Henry Blodget of Business Insider calculated that the entire worldwide automobile market of about 88 million vehicles a year wasn’t big enough to generate more than a modest boost to Apple’s annual sales and profit, which stood last year at $234 billion and $53 billion, respectively. Unless, that is, the company managed to seize enormous market share in autos while making vehicles with 50% profit margins. As Blodget pointed out, achieving either goal required superhuman skill and luck, but combining the two was well nigh impossible: You could build either niche products like Porches and Ferraris with sizable margins, or mass-market vehicles with razor-slim margins. Not both. Since Apple’s operating margin is about 30%, it must breach a high bar to match that in cars.

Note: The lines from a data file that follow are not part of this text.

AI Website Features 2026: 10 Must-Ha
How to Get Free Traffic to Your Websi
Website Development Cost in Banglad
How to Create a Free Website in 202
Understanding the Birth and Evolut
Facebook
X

What the Apple fans also missed was that, traditionally, the really profitable technological advances in the auto industry were not in the vehicles themselves — every one is, after all, four wheels and a drive train — but in the manufacturing process. Henry Ford didn’t invent the car; he pioneered the assembly line. “If you want to find the next ‘big thing’ in automobiles,” observed technology analyst Horace Dediu, “look for a new production system.” (This is a challenge, by the way, also facing Tesla Motors.) Apple, whatever its virtues, is not a production company.

None of this means that Apple couldn’t contribute significantly to the automobile business and make money doing so. But the likelihood from the inception was that its involvement would be as a supplier to the industry, not a competitor.

The current rumors about Titan being retooled as a source of automated driving systems fits that expectation. Nor does it have to stop there. Apple’s CarPlay, an integrated automotive entertainment and communications system, could evolve into a desirable option for, say, your BMW. A luxury automobile with “Apple Inside”? That could be hit, and a profitable one yet.